* [Directive]: Retype the listing exactly, minus its pictures.

* [Source data]:
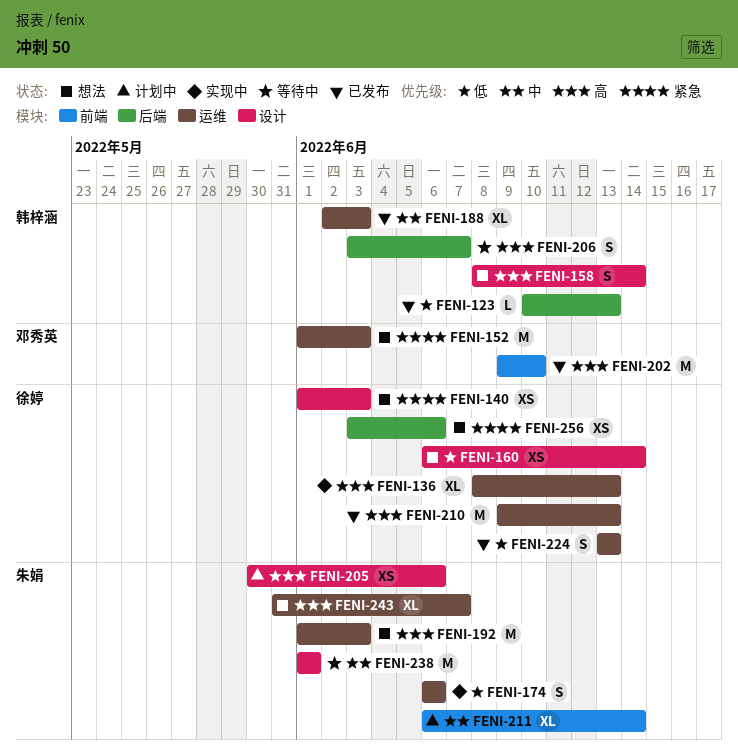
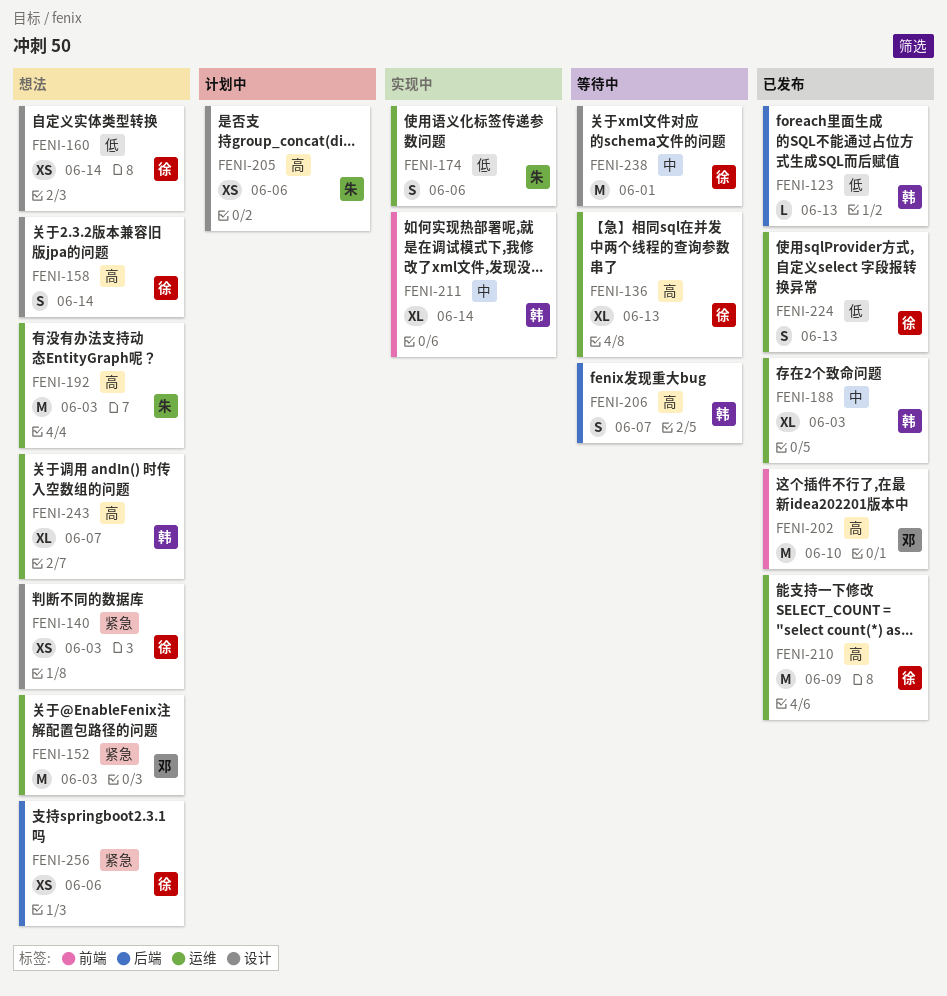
FENI-136, status: 实现中 -> 等待中
FENI-158, owner: 韩梓涵 -> 徐婷
FENI-210, due: Jun 13 -> Jun 9
FENI-211, status: 计划中 -> 实现中
FENI-211, owner: 朱娟 -> 韩梓涵
FENI-238, owner: 朱娟 -> 徐婷
FENI-243, owner: 朱娟 -> 韩梓涵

* [Response to this exercise]:
FENI-136, status: 实现中 -> 等待中
FENI-158, owner: 韩梓涵 -> 徐婷
FENI-210, due: Jun 13 -> Jun 9
FENI-211, status: 计划中 -> 实现中
FENI-211, owner: 朱娟 -> 韩梓涵
FENI-238, owner: 朱娟 -> 徐婷
FENI-243, owner: 朱娟 -> 韩梓涵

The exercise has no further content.